DESCRIPTION OF THE TASK: Write out the text of every record below line for line and unchanged, leaving the pictures out of your answer.

ENTRIES PROVIDED:
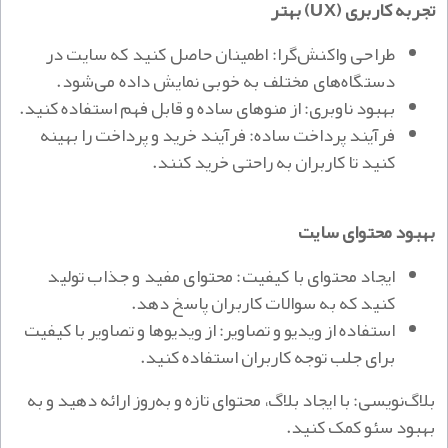
تجربه کاربری (UX) بهتر
طراحی واکنش‌گرا: اطمینان حاصل کنید که سایت در
دستگاه‌های مختلف به خوبی نمایش داده می‌شود.
بهبود ناوبری: از منوهای ساده و قابل فهم استفاده کنید.
فرآیند پرداخت ساده: فرآیند خرید و پرداخت را بهینه
کنید تا کاربران به راحتی خرید کنند.
بهبود محتوای سایت
ایجاد محتوای با کیفیت: محتوای مفید و جذاب تولید
کنید که به سوالات کاربران پاسخ دهد.
استفاده از ویدیو و تصاویر: از ویدیوها و تصاویر با کیفیت
برای جلب توجه کاربران استفاده کنید.
بلاگ‌نویسی: با ایجاد بلاگ، محتوای تازه و به‌روز ارائه دهید و به
بهبود سئو کمک کنید.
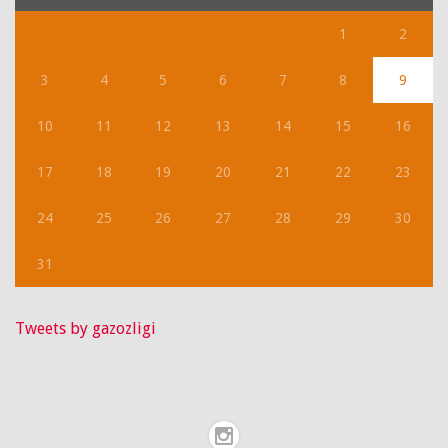
1
2
3
4
5
6
7
8
9
10
11
12
13
14
15
16
17
18
19
20
21
22
23
24
25
26
27
28
29
30
31
Tweets by gazozligi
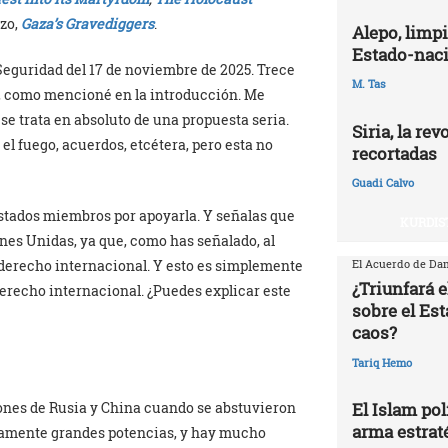
rzo,
Gaza’s Gravediggers
.
Alepo, limpi
Estado-naci
eguridad del 17 de noviembre de 2025. Trece
M. Tas
s, como mencioné en la introducción. Me
se trata en absoluto de una propuesta seria.
Siria, la re
el fuego, acuerdos, etcétera, pero esta no
recortadas
Guadi Calvo
 Estados miembros por apoyarla. Y señalas que
KURDIS
nes Unidas, ya que, como has señalado, al
derecho internacional. Y esto es simplemente
El Acuerdo de Dam
¿Triunfará e
erecho internacional. ¿Puedes explicar este
sobre el Est
caos?
Tariq Hemo
ones de Rusia y China cuando se abstuvieron
El Islam pol
arma estrat
viamente grandes potencias, y hay mucho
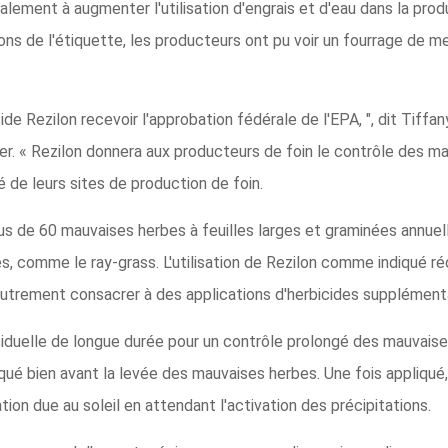
ement à augmenter l'utilisation d'engrais et d'eau dans la produ
ions de l'étiquette, les producteurs ont pu voir un fourrage de mei
ide Rezilon recevoir l'approbation fédérale de l'EPA, ", dit Tiff
er. « Rezilon donnera aux producteurs de foin le contrôle des m
é de leurs sites de production de foin.
lus de 60 mauvaises herbes à feuilles larges et graminées annuel
s, comme le ray-grass. L'utilisation de Rezilon comme indiqué ré
autrement consacrer à des applications d'herbicides supplémenta
ésiduelle de longue durée pour un contrôle prolongé des mauvaise
pliqué bien avant la levée des mauvaises herbes. Une fois appliqué
on due au soleil en attendant l'activation des précipitations.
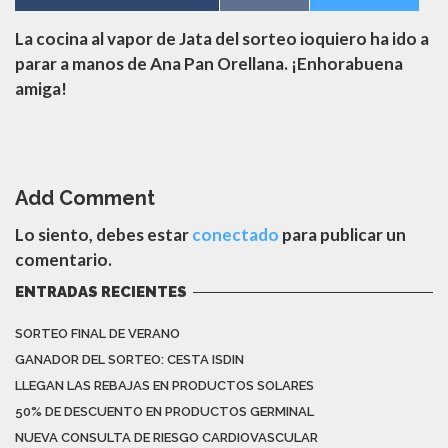
La cocina al vapor de Jata del sorteo ioquiero ha ido a
parar a manos de Ana Pan Orellana. ¡Enhorabuena
amiga!
Add Comment
Lo siento, debes estar
conectado
para publicar un
comentario.
ENTRADAS RECIENTES
SORTEO FINAL DE VERANO
GANADOR DEL SORTEO: CESTA ISDIN
LLEGAN LAS REBAJAS EN PRODUCTOS SOLARES
50% DE DESCUENTO EN PRODUCTOS GERMINAL
NUEVA CONSULTA DE RIESGO CARDIOVASCULAR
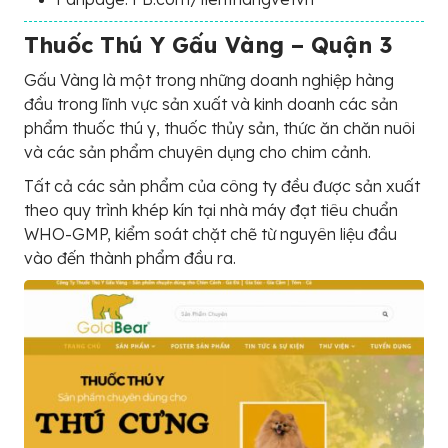
Thuốc Thú Y Gấu Vàng – Quận 3
Gấu Vàng là một trong những doanh nghiệp hàng
đầu trong lĩnh vực sản xuất và kinh doanh các sản
phẩm thuốc thú y, thuốc thủy sản, thức ăn chăn nuôi
và các sản phẩm chuyên dụng cho chim cảnh.
Tất cả các sản phẩm của công ty đều được sản xuất
theo quy trình khép kín tại nhà máy đạt tiêu chuẩn
WHO-GMP, kiểm soát chặt chẽ từ nguyên liệu đầu
vào đến thành phẩm đầu ra.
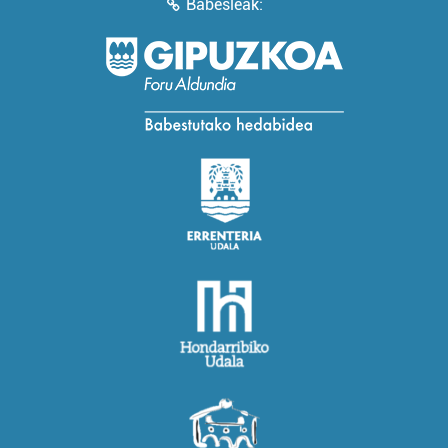
Babesleak:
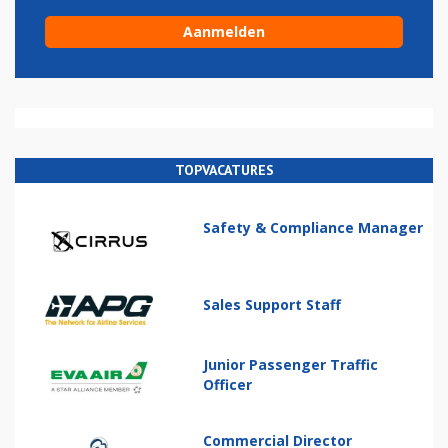
TOPVACATURES
Safety & Compliance Manager
Sales Support Staff
Junior Passenger Traffic
Officer
Commercial Director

EXERCISE OUTPUT:
تجربه کاربری (UX) بهتر
طراحی واکنش‌گرا: اطمینان حاصل کنید که سایت در
دستگاه‌های مختلف به خوبی نمایش داده می‌شود.
بهبود ناوبری: از منوهای ساده و قابل فهم استفاده کنید.
فرآیند پرداخت ساده: فرآیند خرید و پرداخت را بهینه
کنید تا کاربران به راحتی خرید کنند.
بهبود محتوای سایت
ایجاد محتوای با کیفیت: محتوای مفید و جذاب تولید
کنید که به سوالات کاربران پاسخ دهد.
استفاده از ویدیو و تصاویر: از ویدیوها و تصاویر با کیفیت
برای جلب توجه کاربران استفاده کنید.
بلاگ‌نویسی: با ایجاد بلاگ، محتوای تازه و به‌روز ارائه دهید و به
بهبود سئو کمک کنید.
1
2
3
4
5
6
7
8
9
10
11
12
13
14
15
16
17
18
19
20
21
22
23
24
25
26
27
28
29
30
31
Tweets by gazozligi
rzo,
Gaza’s Gravediggers
.
Alepo, limpi
Estado-naci
eguridad del 17 de noviembre de 2025. Trece
M. Tas
s, como mencioné en la introducción. Me
se trata en absoluto de una propuesta seria.
Siria, la re
el fuego, acuerdos, etcétera, pero esta no
recortadas
Guadi Calvo
 Estados miembros por apoyarla. Y señalas que
KURDIS
nes Unidas, ya que, como has señalado, al
derecho internacional. Y esto es simplemente
El Acuerdo de Dam
¿Triunfará e
erecho internacional. ¿Puedes explicar este
sobre el Est
caos?
Tariq Hemo
ones de Rusia y China cuando se abstuvieron
El Islam pol
arma estrat
viamente grandes potencias, y hay mucho
ement à augmenter l'utilisation d'engrais et d'eau dans la produ
ions de l'étiquette, les producteurs ont pu voir un fourrage de mei
ide Rezilon recevoir l'approbation fédérale de l'EPA, ", dit Tiff
er. « Rezilon donnera aux producteurs de foin le contrôle des m
é de leurs sites de production de foin.
lus de 60 mauvaises herbes à feuilles larges et graminées annuel
s, comme le ray-grass. L'utilisation de Rezilon comme indiqué ré
autrement consacrer à des applications d'herbicides supplémenta
ésiduelle de longue durée pour un contrôle prolongé des mauvaise
pliqué bien avant la levée des mauvaises herbes. Une fois appliqué
on due au soleil en attendant l'activation des précipitations.
La cocina al vapor de Jata del sorteo ioquiero ha ido a
parar a manos de Ana Pan Orellana. ¡Enhorabuena
amiga!
Add Comment
Lo siento, debes estar
conectado
para publicar un
comentario.
ENTRADAS RECIENTES
SORTEO FINAL DE VERANO
GANADOR DEL SORTEO: CESTA ISDIN
LLEGAN LAS REBAJAS EN PRODUCTOS SOLARES
50% DE DESCUENTO EN PRODUCTOS GERMINAL
NUEVA CONSULTA DE RIESGO CARDIOVASCULAR
Thuốc Thú Y Gấu Vàng – Quận 3
Gấu Vàng là một trong những doanh nghiệp hàng
đầu trong lĩnh vực sản xuất và kinh doanh các sản
phẩm thuốc thú y, thuốc thủy sản, thức ăn chăn nuôi
và các sản phẩm chuyên dụng cho chim cảnh.
Tất cả các sản phẩm của công ty đều được sản xuất
theo quy trình khép kín tại nhà máy đạt tiêu chuẩn
WHO-GMP, kiểm soát chặt chẽ từ nguyên liệu đầu
vào đến thành phẩm đầu ra.
Babesleak:
TOPVACATURES
Safety & Compliance Manager
Sales Support Staff
Junior Passenger Traffic
Officer
Commercial Director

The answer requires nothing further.